Last week, a monumental thing happened.
The Post Lady, who has scurried her way up our ever-worsening driveway to attempt to deliver our letters, smiled at me. Not only that, but she wished me a happy birthday, and even shared with me that her birthday falls in December, too.
It felt marvellous to finally have gained her trust. She was so meek and timid at first, cowering in terrified awe at the back door, seeking repeated assurance that it was fine to just chuck the letters in the pit at the front of the house, and leg it.
Clearly, she wasn’t happy with that, and I must admit that the novelty of hurdling the half-wall to clamber into the dingy hole to collect my mail was wearing thin.
So I provided her with a nice green recycling tub, on which I scribbled “Post” in Sharpie, and asked her to use that. It seemed to do the trick, and hence, after months of awkwardness, we are now friends. The Post Lady is hereby tamed.
But not for long. Big Seymour has other ideas.
Unbeknownst to me, he has been doing a spot of late night internet surfing, and he announced that he wants to buy something proper for the post to be received into. Now, most good folk have a common-or-garden letter box built into their front doors. Not us – he has only gone and chosen one to be erected outside the front gate. It is the exact replica of a Royal Mail box, complete with red paint and collection times, with the words “Private Box, No Collections” pompously printed on the display.
I can’t decide how I feel about this. One the one hand, I like its quintessential traditional British feel. And on the other..? I can see myself emptying the box only to find hundreds of items of post that are simply not for us, shoved at haste into what looks like a standard collection box by all the cars that pass us on their journeys to and from Brighton and all villages in between.
I have other things I’d rather do.
Not only that, but the rather lovely brick wall that Big Seymour spent the summer building, making our exterior boundary deceptively posh, now must be violated to accommodate said post box. Surely that is sacrilege?
Despite my misgivings, the Royal Mail replica box is now here, stored,of all places, in my bedroom, awaiting its fate. I have not seen Big Seymour this excited in a long time.
I am sad about the effect this will have on my relationship with the Post Lady, though. She will no longer have any cause to tip-toe to my back door and find the recycling tub, and she will retreat into oblivion once more. To make matters worse, this coming weekend, Big Seymour plans the “electrify the gates”. So not only will we have the worst house on the street, it will also be the most unrealistically ostentatious.
I’m going with it. There’s no point trying to fight a man who has dreamed of having electric gates for nearly three years. No longer will I have to award the title of Gate Girl to Little Seymour Number Two, who (almost) always willingly gets out of the car to do the honours.

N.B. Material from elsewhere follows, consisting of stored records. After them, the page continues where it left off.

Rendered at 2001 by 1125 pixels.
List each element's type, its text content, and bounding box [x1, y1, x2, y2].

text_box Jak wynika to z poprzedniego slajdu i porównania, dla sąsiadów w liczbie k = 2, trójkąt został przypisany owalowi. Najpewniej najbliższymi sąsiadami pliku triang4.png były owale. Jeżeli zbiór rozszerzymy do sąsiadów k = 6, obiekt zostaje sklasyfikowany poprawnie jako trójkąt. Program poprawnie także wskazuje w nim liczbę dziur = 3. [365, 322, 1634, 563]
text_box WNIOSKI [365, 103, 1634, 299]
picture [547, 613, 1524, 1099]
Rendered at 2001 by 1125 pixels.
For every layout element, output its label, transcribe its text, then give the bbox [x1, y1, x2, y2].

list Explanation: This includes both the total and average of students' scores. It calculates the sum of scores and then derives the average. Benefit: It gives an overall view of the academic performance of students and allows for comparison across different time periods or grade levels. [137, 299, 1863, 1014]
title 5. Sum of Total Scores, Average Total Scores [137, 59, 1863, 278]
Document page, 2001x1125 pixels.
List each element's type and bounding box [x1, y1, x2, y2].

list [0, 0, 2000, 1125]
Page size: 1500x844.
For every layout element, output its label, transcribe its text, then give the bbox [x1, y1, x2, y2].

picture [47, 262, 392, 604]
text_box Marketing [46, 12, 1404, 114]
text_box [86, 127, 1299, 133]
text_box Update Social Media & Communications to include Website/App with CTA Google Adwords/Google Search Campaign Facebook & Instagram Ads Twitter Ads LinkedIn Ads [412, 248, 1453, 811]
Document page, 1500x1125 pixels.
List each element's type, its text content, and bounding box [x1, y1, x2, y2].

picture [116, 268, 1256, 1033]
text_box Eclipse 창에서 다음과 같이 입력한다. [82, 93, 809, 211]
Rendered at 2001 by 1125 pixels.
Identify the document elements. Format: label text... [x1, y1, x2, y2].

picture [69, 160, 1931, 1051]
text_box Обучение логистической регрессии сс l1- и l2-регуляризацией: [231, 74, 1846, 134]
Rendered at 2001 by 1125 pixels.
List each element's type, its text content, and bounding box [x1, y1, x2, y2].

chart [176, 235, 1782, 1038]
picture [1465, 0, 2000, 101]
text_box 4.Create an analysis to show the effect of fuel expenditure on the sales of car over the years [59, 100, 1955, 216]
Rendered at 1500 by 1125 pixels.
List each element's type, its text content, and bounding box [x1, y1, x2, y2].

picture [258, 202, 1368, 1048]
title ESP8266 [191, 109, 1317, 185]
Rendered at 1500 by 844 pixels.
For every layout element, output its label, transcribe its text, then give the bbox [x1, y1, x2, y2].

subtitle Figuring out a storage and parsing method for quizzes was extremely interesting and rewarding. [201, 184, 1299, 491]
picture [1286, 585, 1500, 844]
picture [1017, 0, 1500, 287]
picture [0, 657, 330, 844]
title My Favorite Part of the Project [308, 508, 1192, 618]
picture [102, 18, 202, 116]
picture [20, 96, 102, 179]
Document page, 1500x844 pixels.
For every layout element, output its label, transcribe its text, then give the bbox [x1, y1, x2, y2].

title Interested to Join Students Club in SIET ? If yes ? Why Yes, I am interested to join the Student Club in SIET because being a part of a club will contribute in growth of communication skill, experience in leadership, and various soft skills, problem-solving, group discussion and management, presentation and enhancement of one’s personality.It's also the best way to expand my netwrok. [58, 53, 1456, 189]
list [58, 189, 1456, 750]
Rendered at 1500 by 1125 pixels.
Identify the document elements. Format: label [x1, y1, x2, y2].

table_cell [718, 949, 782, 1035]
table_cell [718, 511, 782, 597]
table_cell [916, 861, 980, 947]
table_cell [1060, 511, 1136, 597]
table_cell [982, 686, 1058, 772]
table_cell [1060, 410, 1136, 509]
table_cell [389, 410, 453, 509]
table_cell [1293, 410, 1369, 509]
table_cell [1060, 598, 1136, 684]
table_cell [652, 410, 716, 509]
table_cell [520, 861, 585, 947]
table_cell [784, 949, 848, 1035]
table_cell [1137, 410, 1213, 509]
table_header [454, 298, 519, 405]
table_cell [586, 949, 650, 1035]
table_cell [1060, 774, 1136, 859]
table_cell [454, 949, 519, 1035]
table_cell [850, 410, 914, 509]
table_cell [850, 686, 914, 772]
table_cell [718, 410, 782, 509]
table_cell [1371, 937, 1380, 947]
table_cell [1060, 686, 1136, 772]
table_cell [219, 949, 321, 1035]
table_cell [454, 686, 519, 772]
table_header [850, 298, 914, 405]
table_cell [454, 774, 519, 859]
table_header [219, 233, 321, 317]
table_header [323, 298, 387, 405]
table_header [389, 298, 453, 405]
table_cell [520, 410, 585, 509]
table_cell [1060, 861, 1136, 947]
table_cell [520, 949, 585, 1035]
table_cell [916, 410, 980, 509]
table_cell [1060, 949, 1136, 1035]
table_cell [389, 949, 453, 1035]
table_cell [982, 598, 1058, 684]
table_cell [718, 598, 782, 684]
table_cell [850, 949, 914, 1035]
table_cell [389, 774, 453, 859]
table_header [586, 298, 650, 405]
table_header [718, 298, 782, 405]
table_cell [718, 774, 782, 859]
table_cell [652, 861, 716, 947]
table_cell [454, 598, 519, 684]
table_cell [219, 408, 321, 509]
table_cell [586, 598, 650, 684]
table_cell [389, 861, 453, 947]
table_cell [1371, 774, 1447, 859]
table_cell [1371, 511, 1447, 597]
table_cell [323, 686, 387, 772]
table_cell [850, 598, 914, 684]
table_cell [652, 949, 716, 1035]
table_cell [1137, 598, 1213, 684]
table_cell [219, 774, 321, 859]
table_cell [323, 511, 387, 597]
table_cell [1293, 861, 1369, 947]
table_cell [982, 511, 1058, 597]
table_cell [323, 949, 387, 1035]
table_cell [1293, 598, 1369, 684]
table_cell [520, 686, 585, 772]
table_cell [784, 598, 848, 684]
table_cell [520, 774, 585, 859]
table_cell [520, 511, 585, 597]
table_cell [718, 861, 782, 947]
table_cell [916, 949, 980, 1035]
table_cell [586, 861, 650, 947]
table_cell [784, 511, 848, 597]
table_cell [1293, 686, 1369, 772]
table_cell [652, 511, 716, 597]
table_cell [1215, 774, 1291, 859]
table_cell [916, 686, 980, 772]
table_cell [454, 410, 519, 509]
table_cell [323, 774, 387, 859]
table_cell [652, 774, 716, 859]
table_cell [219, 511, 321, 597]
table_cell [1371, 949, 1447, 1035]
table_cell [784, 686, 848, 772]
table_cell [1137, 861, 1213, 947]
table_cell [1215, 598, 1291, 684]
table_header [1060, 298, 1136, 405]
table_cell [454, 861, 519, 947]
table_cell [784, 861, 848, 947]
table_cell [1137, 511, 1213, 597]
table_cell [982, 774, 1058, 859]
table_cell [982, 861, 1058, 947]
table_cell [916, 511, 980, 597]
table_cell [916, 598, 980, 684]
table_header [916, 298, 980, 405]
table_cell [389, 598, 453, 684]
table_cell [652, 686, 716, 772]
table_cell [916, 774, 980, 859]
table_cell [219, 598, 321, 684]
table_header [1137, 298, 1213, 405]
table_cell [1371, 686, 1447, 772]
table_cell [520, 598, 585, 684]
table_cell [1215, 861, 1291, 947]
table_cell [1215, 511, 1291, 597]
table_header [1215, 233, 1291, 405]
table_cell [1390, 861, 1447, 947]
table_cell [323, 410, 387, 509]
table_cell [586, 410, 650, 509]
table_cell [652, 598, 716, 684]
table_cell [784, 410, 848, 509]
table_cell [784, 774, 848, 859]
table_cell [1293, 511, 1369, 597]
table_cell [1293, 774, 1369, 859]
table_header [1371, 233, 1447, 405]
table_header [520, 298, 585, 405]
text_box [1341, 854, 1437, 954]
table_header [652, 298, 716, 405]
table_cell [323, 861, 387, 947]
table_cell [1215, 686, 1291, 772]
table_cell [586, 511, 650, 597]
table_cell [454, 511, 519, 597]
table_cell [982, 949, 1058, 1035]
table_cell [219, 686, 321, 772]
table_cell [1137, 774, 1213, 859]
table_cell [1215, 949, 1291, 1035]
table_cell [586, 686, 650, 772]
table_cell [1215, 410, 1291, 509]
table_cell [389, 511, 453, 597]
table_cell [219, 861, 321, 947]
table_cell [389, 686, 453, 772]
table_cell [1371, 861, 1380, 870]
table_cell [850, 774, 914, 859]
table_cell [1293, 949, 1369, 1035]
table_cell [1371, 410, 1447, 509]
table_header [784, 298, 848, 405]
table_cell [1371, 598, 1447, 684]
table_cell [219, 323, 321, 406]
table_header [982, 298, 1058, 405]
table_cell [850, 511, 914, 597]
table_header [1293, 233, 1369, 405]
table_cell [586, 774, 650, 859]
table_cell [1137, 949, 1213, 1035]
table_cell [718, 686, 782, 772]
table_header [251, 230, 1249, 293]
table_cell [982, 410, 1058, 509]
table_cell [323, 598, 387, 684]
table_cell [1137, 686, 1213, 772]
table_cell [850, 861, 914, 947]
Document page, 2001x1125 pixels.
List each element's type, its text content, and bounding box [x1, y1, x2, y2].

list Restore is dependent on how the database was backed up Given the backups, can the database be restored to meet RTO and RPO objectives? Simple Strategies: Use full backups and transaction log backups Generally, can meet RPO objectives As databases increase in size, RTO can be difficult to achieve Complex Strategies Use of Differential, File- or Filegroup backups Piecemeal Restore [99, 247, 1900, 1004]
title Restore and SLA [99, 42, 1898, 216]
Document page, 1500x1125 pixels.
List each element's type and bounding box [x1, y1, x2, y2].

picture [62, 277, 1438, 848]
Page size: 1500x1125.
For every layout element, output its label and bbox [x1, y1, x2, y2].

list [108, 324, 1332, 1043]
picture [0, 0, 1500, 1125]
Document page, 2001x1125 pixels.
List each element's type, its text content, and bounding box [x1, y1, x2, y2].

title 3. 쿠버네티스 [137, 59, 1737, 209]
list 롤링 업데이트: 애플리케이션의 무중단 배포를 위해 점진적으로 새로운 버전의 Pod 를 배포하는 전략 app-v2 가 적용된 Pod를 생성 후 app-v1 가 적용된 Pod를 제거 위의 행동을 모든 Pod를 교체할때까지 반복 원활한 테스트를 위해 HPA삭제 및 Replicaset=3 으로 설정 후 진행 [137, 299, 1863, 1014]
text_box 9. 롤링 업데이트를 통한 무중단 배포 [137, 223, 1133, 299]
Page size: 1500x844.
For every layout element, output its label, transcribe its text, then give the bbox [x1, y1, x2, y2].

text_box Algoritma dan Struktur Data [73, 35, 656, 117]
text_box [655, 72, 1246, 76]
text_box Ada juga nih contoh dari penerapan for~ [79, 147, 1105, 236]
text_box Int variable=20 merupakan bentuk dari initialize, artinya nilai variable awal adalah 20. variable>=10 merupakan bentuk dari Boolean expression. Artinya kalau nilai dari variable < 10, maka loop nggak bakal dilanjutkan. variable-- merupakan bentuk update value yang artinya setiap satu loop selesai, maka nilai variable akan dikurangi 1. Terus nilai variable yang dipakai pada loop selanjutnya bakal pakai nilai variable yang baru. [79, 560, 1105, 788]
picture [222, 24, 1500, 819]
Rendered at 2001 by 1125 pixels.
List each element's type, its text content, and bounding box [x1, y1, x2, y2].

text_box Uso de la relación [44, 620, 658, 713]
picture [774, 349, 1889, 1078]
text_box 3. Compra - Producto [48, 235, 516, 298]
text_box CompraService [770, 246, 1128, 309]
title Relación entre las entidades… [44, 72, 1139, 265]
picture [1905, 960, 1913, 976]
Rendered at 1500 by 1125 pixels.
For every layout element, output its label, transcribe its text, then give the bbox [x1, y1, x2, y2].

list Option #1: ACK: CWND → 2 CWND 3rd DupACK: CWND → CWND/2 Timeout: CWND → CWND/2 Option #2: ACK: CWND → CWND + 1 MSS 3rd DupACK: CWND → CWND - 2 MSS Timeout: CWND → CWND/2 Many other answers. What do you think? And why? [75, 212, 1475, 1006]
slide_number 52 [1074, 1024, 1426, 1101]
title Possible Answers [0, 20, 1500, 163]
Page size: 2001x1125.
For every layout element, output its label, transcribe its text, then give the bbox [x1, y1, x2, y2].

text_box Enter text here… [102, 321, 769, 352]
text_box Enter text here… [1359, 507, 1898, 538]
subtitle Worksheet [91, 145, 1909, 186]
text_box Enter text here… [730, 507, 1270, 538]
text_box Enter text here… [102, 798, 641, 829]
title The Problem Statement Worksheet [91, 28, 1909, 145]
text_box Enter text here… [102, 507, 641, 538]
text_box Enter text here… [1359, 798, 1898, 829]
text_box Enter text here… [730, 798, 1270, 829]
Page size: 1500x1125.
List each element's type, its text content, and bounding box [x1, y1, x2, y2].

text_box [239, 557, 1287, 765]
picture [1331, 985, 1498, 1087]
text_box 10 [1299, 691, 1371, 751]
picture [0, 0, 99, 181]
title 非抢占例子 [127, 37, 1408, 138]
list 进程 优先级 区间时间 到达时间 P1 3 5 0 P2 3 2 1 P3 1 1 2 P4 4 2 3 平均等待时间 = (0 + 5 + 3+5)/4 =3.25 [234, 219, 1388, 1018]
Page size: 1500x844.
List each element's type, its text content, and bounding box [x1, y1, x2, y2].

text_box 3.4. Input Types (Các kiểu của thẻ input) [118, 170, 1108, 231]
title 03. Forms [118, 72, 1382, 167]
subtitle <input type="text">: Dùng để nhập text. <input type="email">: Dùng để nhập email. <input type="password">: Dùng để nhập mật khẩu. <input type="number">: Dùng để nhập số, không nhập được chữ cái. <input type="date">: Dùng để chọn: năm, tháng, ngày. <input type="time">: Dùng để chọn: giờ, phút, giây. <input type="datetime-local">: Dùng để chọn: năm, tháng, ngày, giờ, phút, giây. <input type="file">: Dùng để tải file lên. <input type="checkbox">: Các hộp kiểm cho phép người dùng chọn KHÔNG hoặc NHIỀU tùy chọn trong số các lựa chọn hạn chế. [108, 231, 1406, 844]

I’m sure Boy Seymour will enjoy the magic of the remote control gate device so much that I’m bound to find it hidden in his secret stash. I’ll have to frisk him before school in the mornings, like I did today, to ensure he doesn’t try to add it to the collection of keys, screwdrivers and mini-spirit levels that live in his pockets.
Of course, it’s something else to worry about, too. Big Seymour assures me that there will be a safety device fitted to the gates that will avoid any nasty child-squashing incidents. But I foresee a period of intense stress before I am convinced of this.
Last weekend, with the help of Bonnie and Clyde (aka Grandma and Grandad Seymour), we installed a few more steel beams. There is now a partial red metal skeleton that will support the upstairs rooms in a future too distant to contemplate. But it is taking shape, and that is exciting! Before they went up, I couldn’t imagine how Big Seymour would orchestrate the lifting of such large beams into place, but with some wobbly old scaffolding, a few concrete blocks and a ping-pong bat (yes, a ping-pong bat – it reminds me of when we moved the oil tank on a skate board), the four of us did the job with only a bruised shin to report.
Today, the Four Little Seymours are breaking up for their school holidays. Unusually, we will have a week off school before the Big Day, and I’m sure there is plenty to occupy us for that time. We have a few lunch dates booked in, several more presents to organise and plenty of Christmas films to watch. But I suspect there will be no opportunity for boredom next week, when I am having to send the Four Little Seymours in shifts up the road, to redeliver all the mail that has been mistakenly deposited in our shiny new red receptacle in the wall.
Gate Girl may be redundant, but I’m guessing I’ll soon need to nominate a Post Boy.
At least that should keep him out of trouble…?

2 Comments
Lida Wolff · 17th December 2016 at 6:28 am
Loved it again. You should send it in as a script for a film and I will be the first one to buy it.